Highlights & Insights¶
- Precise problem formulation: The scoring paradox of the CLIP alignment paradigm is rigorously derived from an information-theoretic perspective, grounded in theoretical analysis rather than empirical observation alone.
- Elegant design of ICT Score: Reformulating "bidirectional alignment" as a unidirectional "image contains text" evaluation eliminates the penalty imposed on rich visual information beyond the text description.
- Two-stage evaluation system: ICT ensures textual information is fully expressed → HP further assesses aesthetic quality on top of that, with the two metrics complementing each other.
- Practical impact: Reward functions used in existing RLHF-based diffusion model optimization may actively degrade the quality of advanced models; this paper provides a corrective solution.
- Transferability of the ICT text encoder: Direct transfer to SD2.1 significantly improves image quality.
Limitations & Future Work¶
- The Pick-High dataset relies on LLM-generated refined prompts, which may introduce systematic bias.
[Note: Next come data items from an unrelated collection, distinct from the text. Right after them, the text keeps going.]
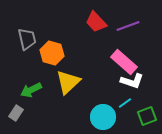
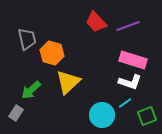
pink rectangle: moved 9 px right, 2 px up; rotated 24 degrees counterclockwise
white L-shape: moved 2 px left, 1 px down
green arrow: rotated 15 degrees counterclockwise
cyan circle: moved 1 px left, 2 px up
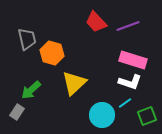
yellow triangle: moved 6 px right, 1 px down
gray rectangle: moved 1 px right, 1 px up
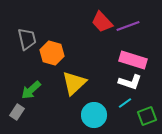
red trapezoid: moved 6 px right
cyan circle: moved 8 px left
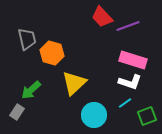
red trapezoid: moved 5 px up
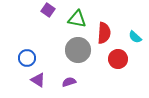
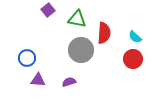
purple square: rotated 16 degrees clockwise
gray circle: moved 3 px right
red circle: moved 15 px right
purple triangle: rotated 28 degrees counterclockwise
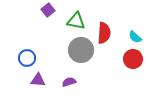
green triangle: moved 1 px left, 2 px down
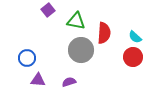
red circle: moved 2 px up
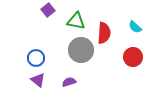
cyan semicircle: moved 10 px up
blue circle: moved 9 px right
purple triangle: rotated 35 degrees clockwise
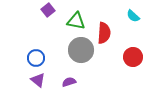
cyan semicircle: moved 2 px left, 11 px up
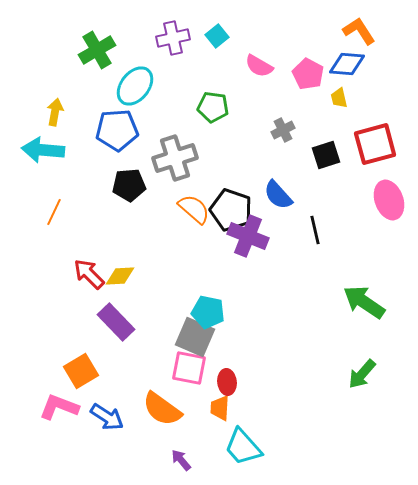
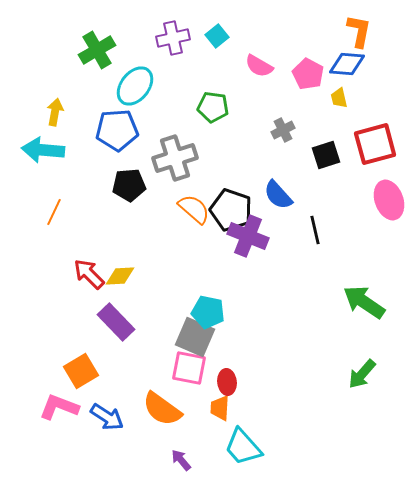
orange L-shape at (359, 31): rotated 44 degrees clockwise
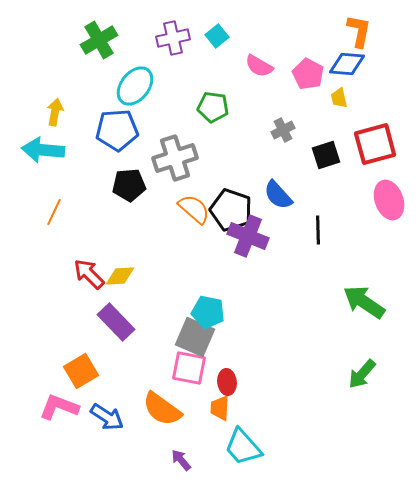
green cross at (97, 50): moved 2 px right, 10 px up
black line at (315, 230): moved 3 px right; rotated 12 degrees clockwise
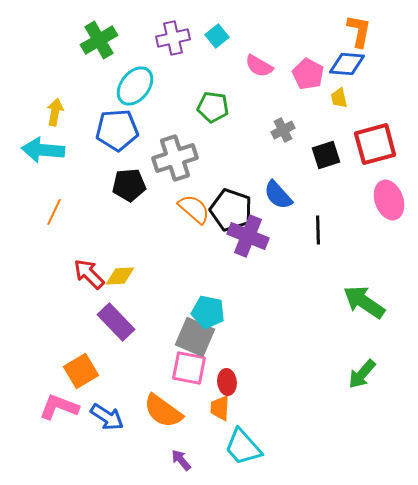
orange semicircle at (162, 409): moved 1 px right, 2 px down
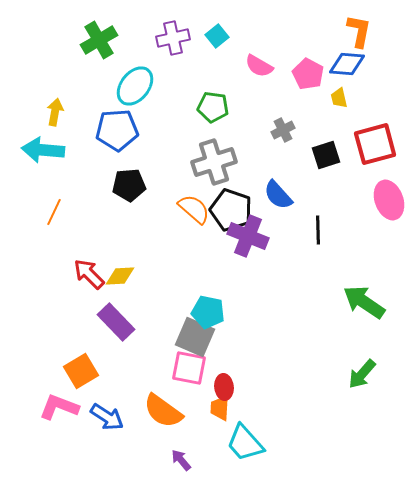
gray cross at (175, 158): moved 39 px right, 4 px down
red ellipse at (227, 382): moved 3 px left, 5 px down
cyan trapezoid at (243, 447): moved 2 px right, 4 px up
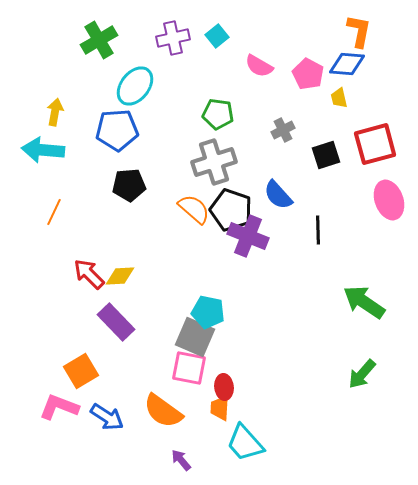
green pentagon at (213, 107): moved 5 px right, 7 px down
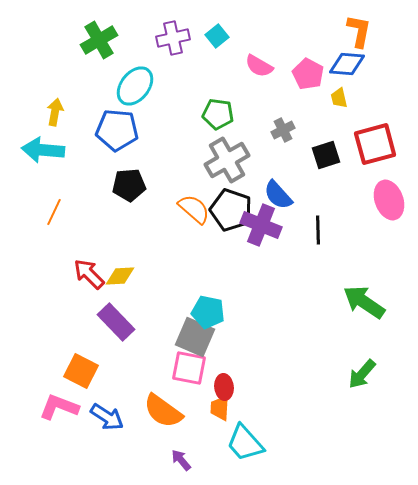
blue pentagon at (117, 130): rotated 9 degrees clockwise
gray cross at (214, 162): moved 13 px right, 2 px up; rotated 12 degrees counterclockwise
purple cross at (248, 236): moved 13 px right, 11 px up
orange square at (81, 371): rotated 32 degrees counterclockwise
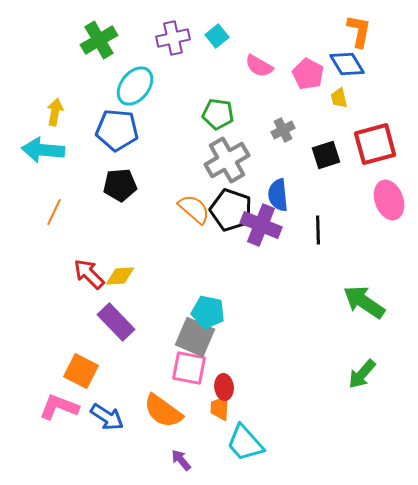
blue diamond at (347, 64): rotated 54 degrees clockwise
black pentagon at (129, 185): moved 9 px left
blue semicircle at (278, 195): rotated 36 degrees clockwise
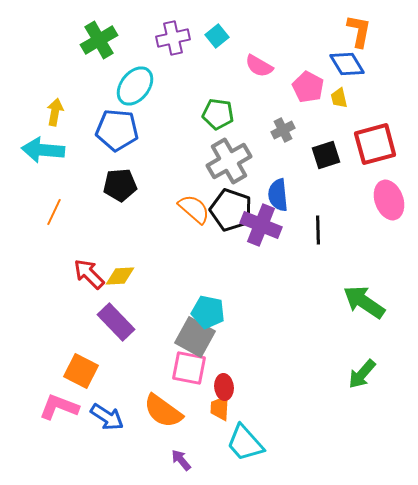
pink pentagon at (308, 74): moved 13 px down
gray cross at (227, 160): moved 2 px right, 1 px down
gray square at (195, 337): rotated 6 degrees clockwise
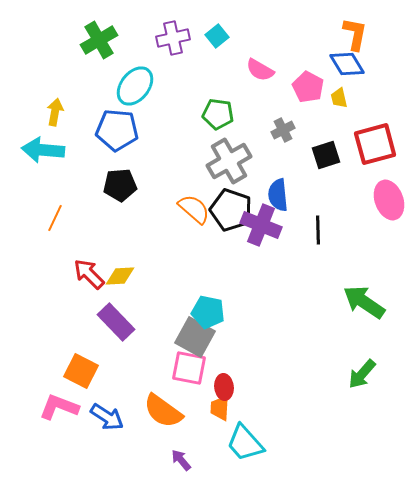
orange L-shape at (359, 31): moved 4 px left, 3 px down
pink semicircle at (259, 66): moved 1 px right, 4 px down
orange line at (54, 212): moved 1 px right, 6 px down
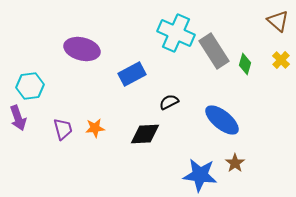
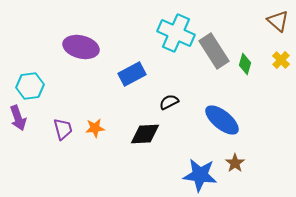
purple ellipse: moved 1 px left, 2 px up
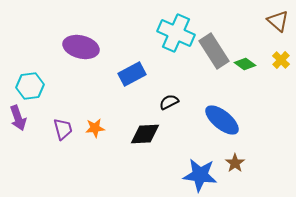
green diamond: rotated 70 degrees counterclockwise
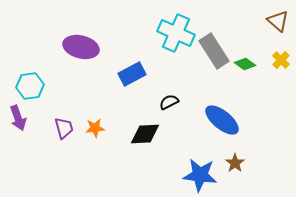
purple trapezoid: moved 1 px right, 1 px up
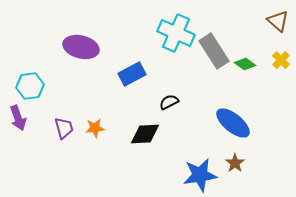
blue ellipse: moved 11 px right, 3 px down
blue star: rotated 16 degrees counterclockwise
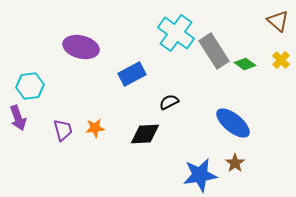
cyan cross: rotated 12 degrees clockwise
purple trapezoid: moved 1 px left, 2 px down
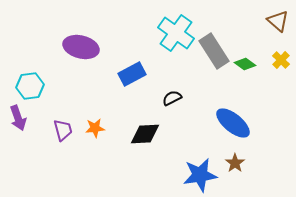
black semicircle: moved 3 px right, 4 px up
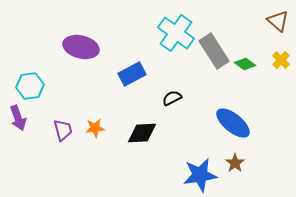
black diamond: moved 3 px left, 1 px up
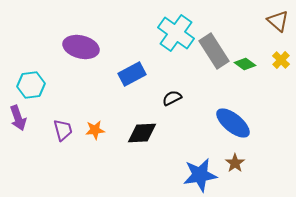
cyan hexagon: moved 1 px right, 1 px up
orange star: moved 2 px down
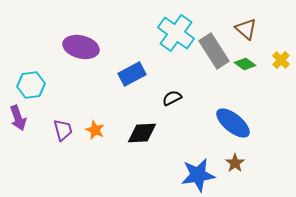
brown triangle: moved 32 px left, 8 px down
orange star: rotated 30 degrees clockwise
blue star: moved 2 px left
- The threshold parameter \(\theta\) in ICT Score requires tuning and may need different settings for different models.
- Experiments are primarily validated on SD3.5-Turbo; generalizability to other architectures (e.g., DiT, FLUX) remains to be verified.
- HP Score operates solely on the image modality and may fail to distinguish "high-quality but off-topic" images from genuinely preferred ones.
Related Work & Insights¶
- Reward models: CLIP Score → ImageReward (human preference fine-tuning) → PickScore (large-scale preference data) → HPSv2 → Ours (ICT+HP beyond alignment)
- Preference datasets: PickAPic_v2, ImageRewardDB, HPDv2 → Ours: Pick-High (high-quality triplet ranking)
- Diffusion model optimization: Reward-based fine-tuning methods such as DRaFT-K and ReFL
Rating¶
- Novelty: ⭐⭐⭐⭐⭐ — Reveals the scoring paradox from an information-theoretic standpoint and proposes objectives beyond alignment; the insight is profound.
- Technical Depth: ⭐⭐⭐⭐ — ICT/HP Score designs are elegant, though the overall methodology is not particularly complex.
- Experimental Thoroughness: ⭐⭐⭐⭐⭐ — Comprehensive coverage across preference prediction, GenEval, aesthetics, human evaluation, and transfer experiments.
- Value: ⭐⭐⭐⭐⭐ — Directly addresses the core pain point of RLHF-based optimization for state-of-the-art diffusion models.